“It’s a lot of emotions. For two or three days, I suspected that I was going to have a nice welcome but at this level, it’s moving,” he told AFP.
At the port of Légué in Saint-Brieuc, the halyards of the moored boats mingle with the hundred people who came to applaud the return of Yann Quénet, 52 years old.
A return that contrasts with the departure of Briochin, who left Brittany three years earlier in the greatest discretion to realize his dream: to sail around the world with his small sailboat without sophisticated technology, without expensive materials, which cost him around 4,000 euros.
Behind his thick beard and his faded clothes, the navigator cannot get rid of his smile. For him, this trip is “a delight”, as is his return, marked by successive embraces with his friends and family, who have come to cheer on the man they now consider a hero.

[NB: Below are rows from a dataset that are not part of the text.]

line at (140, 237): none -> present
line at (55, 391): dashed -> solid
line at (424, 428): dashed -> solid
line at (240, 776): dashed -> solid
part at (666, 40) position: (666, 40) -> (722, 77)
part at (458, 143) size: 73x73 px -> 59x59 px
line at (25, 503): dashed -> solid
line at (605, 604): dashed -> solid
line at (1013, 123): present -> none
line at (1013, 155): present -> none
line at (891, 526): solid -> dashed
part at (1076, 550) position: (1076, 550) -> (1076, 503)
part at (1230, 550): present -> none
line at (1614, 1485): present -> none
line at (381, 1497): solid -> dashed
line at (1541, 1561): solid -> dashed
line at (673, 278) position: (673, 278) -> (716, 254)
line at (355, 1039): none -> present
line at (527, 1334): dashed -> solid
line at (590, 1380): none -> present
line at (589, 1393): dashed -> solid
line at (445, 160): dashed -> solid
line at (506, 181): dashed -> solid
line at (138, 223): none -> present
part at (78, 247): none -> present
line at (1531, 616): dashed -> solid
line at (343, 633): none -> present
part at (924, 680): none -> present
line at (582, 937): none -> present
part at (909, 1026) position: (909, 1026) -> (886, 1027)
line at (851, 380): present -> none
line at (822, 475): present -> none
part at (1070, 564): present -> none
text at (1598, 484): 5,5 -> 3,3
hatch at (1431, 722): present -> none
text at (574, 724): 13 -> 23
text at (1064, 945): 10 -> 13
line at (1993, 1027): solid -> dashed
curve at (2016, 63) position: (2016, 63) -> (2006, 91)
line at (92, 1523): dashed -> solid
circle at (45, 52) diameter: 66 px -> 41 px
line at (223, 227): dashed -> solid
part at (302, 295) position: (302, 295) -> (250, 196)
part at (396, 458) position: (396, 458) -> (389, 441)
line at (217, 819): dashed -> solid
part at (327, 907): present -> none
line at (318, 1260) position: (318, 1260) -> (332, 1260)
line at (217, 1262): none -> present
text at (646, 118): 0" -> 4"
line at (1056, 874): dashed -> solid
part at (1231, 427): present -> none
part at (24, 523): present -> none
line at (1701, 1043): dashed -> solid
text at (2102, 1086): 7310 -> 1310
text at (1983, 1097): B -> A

But for this shy and reserved man, there is no question of talking about exploits.
“I didn’t do this at all to break records or be interesting. I’m having fun, that’s all,” he explains.
Without a communication or tracking device in Baluchon, the navigator ironically considers himself “very elaborate” with his only mobile phone as GPS.
Loneliness? He did not suffer from it. “I find myself in good company. I never get angry with myself or very rarely,” he confides, laughing.
– “not a big serious person” –
“I learned to sail on my own (…) it was a long learning curve to get to this round the world race,” says Yann, back on dry land.
The complicated moments of his trip, he remembers, starting with the storms in the Pacific and the crossing of the Indian Ocean. But it was the arrival in the Marquesas Islands that marked him deeply. “I dreamed of these islands so much that I didn’t know if I was living the reality or if it was a dream”, he explains, pensive.
His memories will be the subject of a story, “Le Tour du monde avec mon Baluchon”, which will be published on November 10 by Editions du Cherche Midi.
Once at the quay, its welcome is worthy of that of the greatest travellers. After a champagne shower for Baluchon, the navigator is also entitled to a present from the town hall: an engraving of Saint-Brieuc, his city which he will certainly leave shortly.
Dreamer but above all adventurer, it is towards the waters of the Canadian Far North that he will head to spend the winter. “I dismounted but I’m still sailing in my head on my little boat,” he says.
However this time, Baluchon will not be there. For this new adventure, Yann has built “another small sailboat, a very small one because I don’t like big boats, it’s for serious big people and I’m not a serious big person”.
But he admits it, without his small sailboat, nothing would have been possible. “He always took care of me, I try to take care of him.”
So no question of saying goodbye to him. After a well-deserved makeover, Baluchon will take up residence in Yann’s small workshop while awaiting the return of his traveling companion.